• **TASKS TO CARRY OUT**
a. According to the post on convolutional neural networks, what does the network use as its error term?
b. Write the next part of the post on convolutional neural networks, picking up right after its last sentence.

This post aims to shine a light on the Convolutional Neural Network, the technology which underpins the amazing image recognition abilities of tech behemoths such as Facebook and Google and hints at the tremendous potential of artificial intelligence.
This post will use the 'hello world' of image recognition the database of handwritten digit images MNIST to describe the intricacies of the technique.
The network will take single channel grayscale MNIST images as input and be composed of 3 cross correlation filters feeding forward into 3 convolved images followed by a pool reducing the width and height of the input field by half followed lastly by a softmax layer. Cross entropy will be used as the error term. It will be shown how enormously successful this simple model is at image recognition.
The network will use stochastic gradient descent for learning and the learning rate parameter will be tuned using a combination of epochs on a sample of training and validation data sets.
The below image describes how the input image X is convolved with the filter f to produce the convolutions layer Y.

• **PROVIDED DATA**
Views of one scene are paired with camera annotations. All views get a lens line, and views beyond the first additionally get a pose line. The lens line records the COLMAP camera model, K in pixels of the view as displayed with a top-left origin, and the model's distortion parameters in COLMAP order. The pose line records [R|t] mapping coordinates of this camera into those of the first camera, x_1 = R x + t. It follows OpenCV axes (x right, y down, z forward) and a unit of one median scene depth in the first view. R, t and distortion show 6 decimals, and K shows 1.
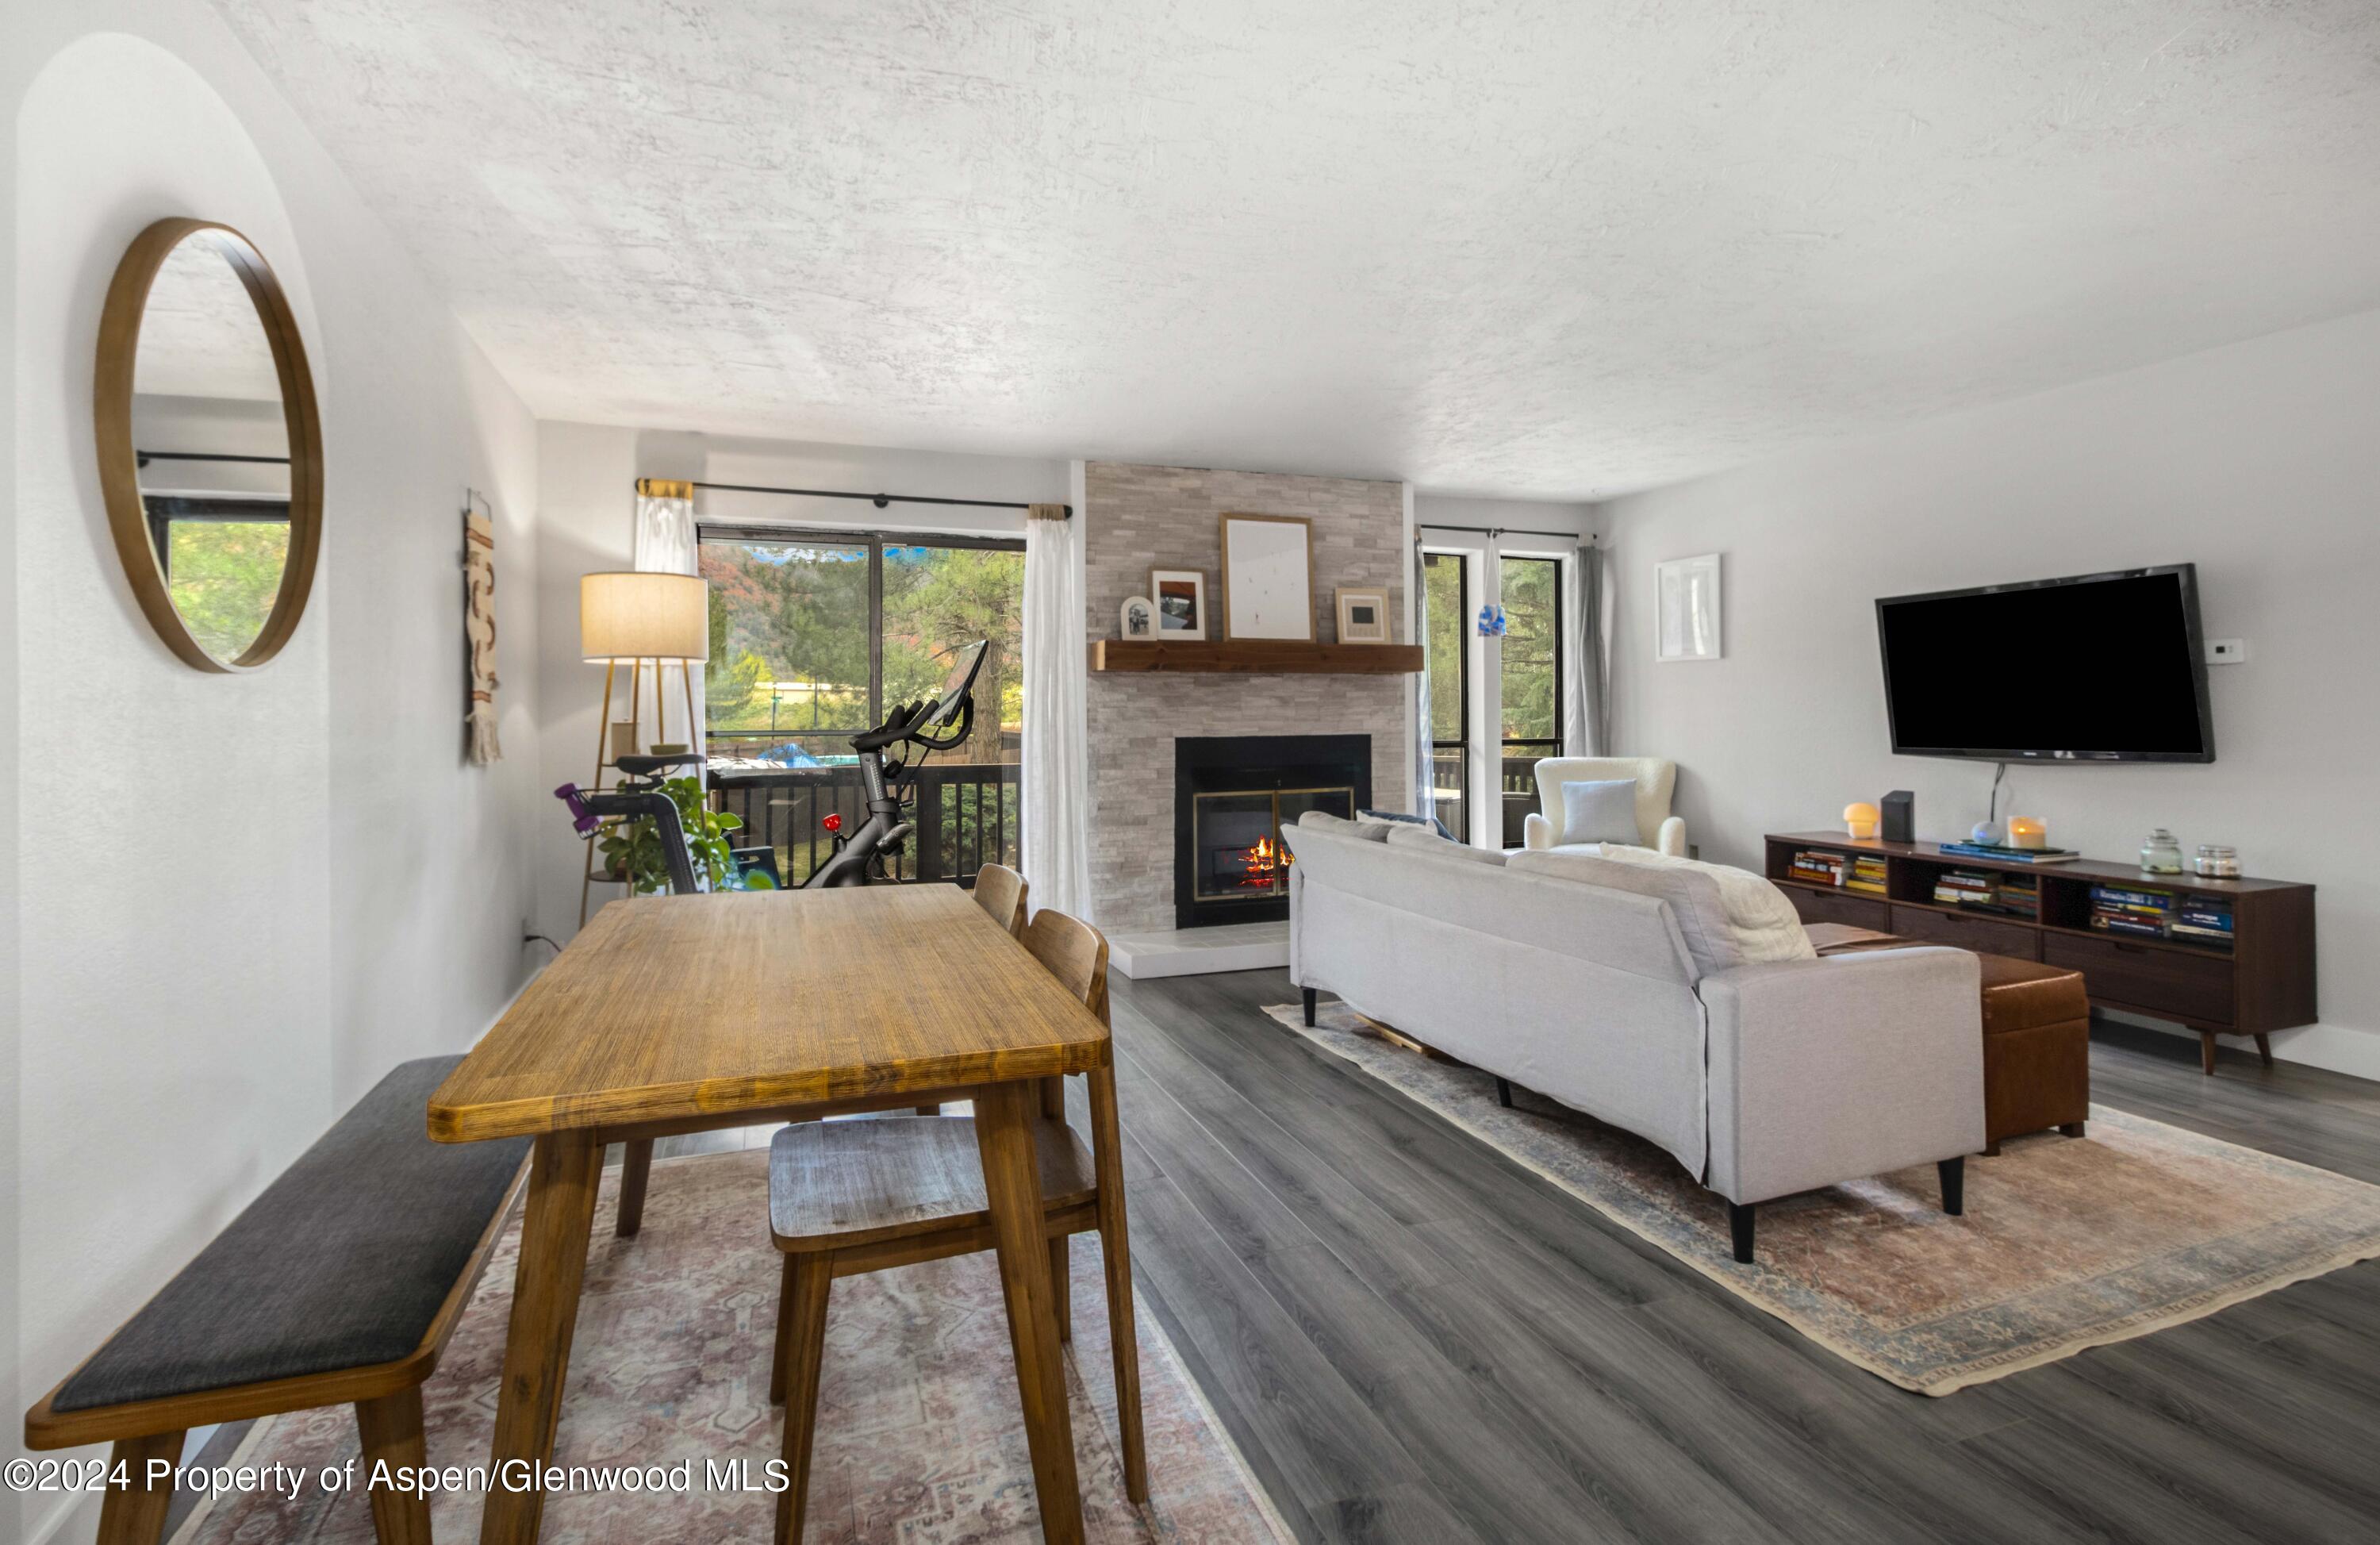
lens RADIAL K [[1125.0, 0, 1186.9], [0, 1125.0, 690.0], [0, 0, 1]] dist [-0.002659, -0.000458]
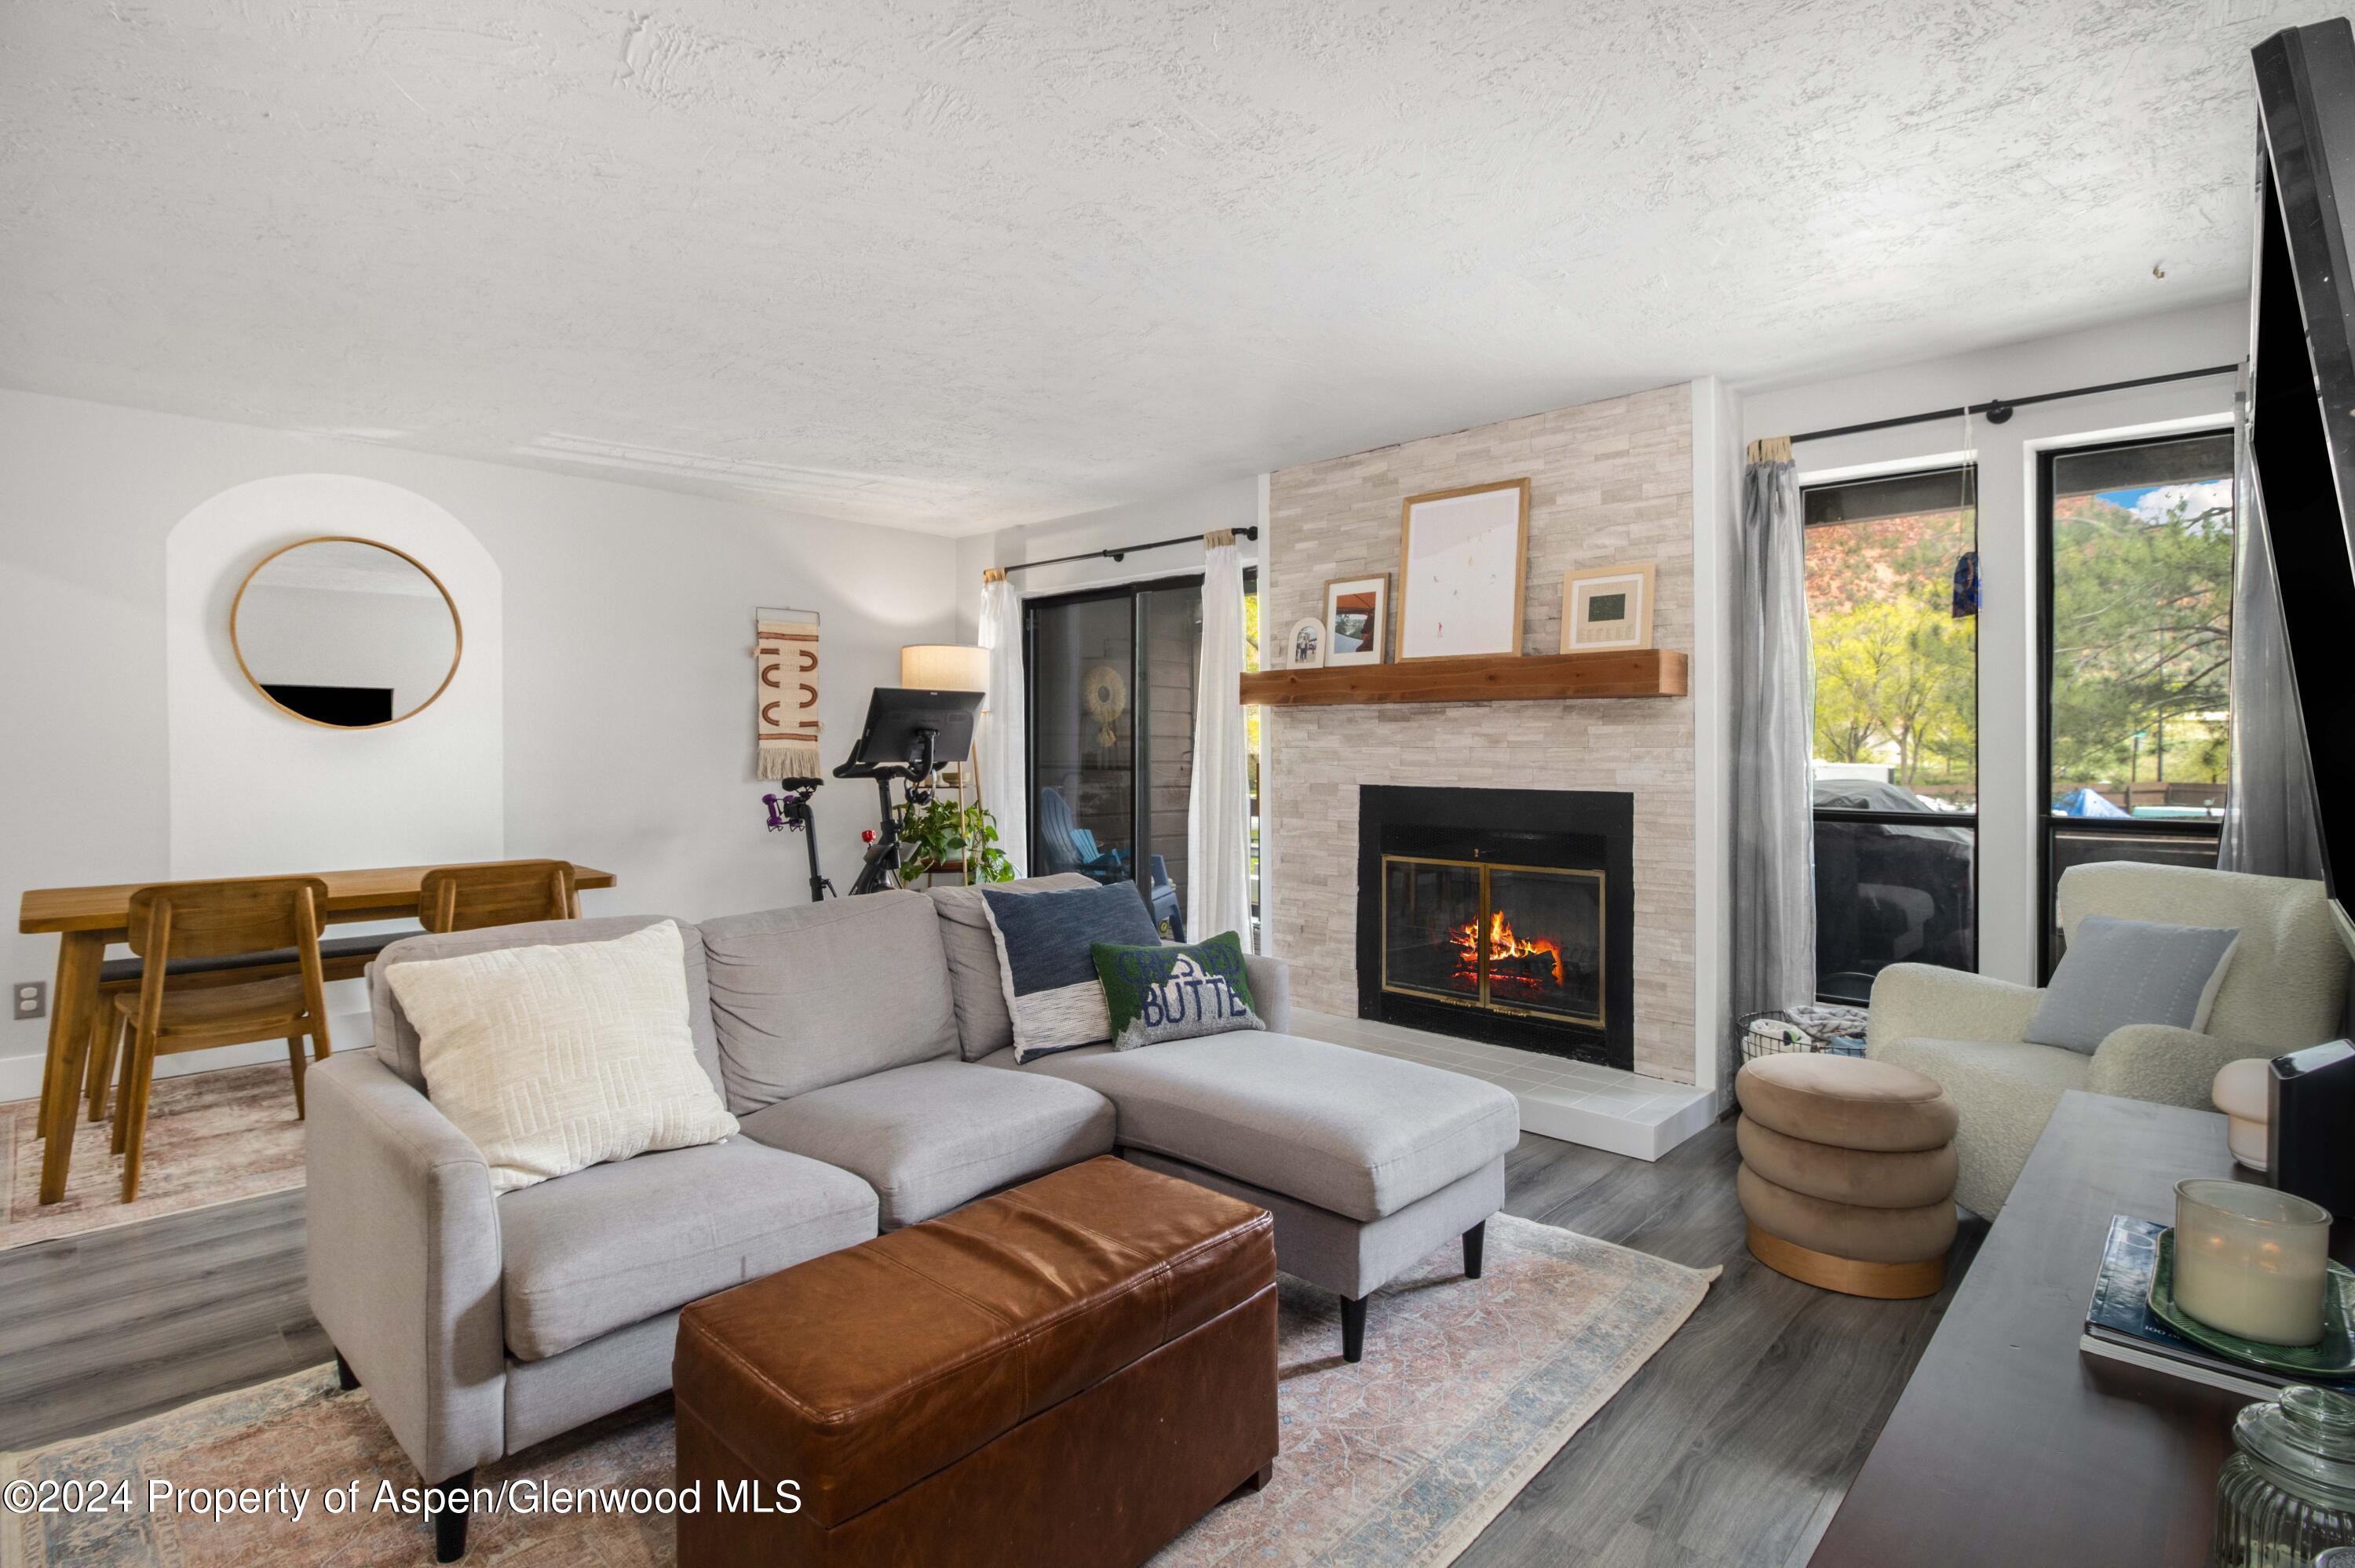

• **RESULTS OF THE TASKS**
a. Cross entropy.

b.
$$
\begin{align}
Y &= X \otimes f && [784 \times 3] \\
\text{ in other words:} \\
Y_{k}(i,j) &= \sum_{a=0}^{a=2} \sum_{b=0}^{b=2} X(i+a,j+b) f(a,b) \\
\end{align}
$$
The previous article highlighted how the weights evolved to specialise in exposing discriminating features in the input field. The convolution builds on this feature by incorporating a layer comprising multiple convolution filters each focusing on the aforementioned benefit of specialising in bringing forward discriminating features. An added benefit is that it introduces a hierarchy where a relationship is formed between adjacent weights in the same filter where these weights are forced to share the burden of identifying the relevant feature in that filter's input field discrimination specialisation. An added benefit is that it reduces the number of parameters in the model which drastically speeds up calculations.
The filters used in this case is a bank of 3 cross correlation kernels which extracts similar features to itself from the input field into a bank of 3 convolved images down the line for further processing.
The below image is an example of an image in the MNIST training data set and is given the label '7' for model learning purposes.
The below image is a 3d plot of the record.
The kernels used in this model's case, examples of which are shown below, are of dimension 3×3.
Similarly, the below images are 3d plots of the kernels. These kernels will be scanned over the input image to isolate matching features.
The below images are the convolved images of the input image. The peaks are white in colour and correspond to positions where the contours of the kernel correspond to the contours of the input image.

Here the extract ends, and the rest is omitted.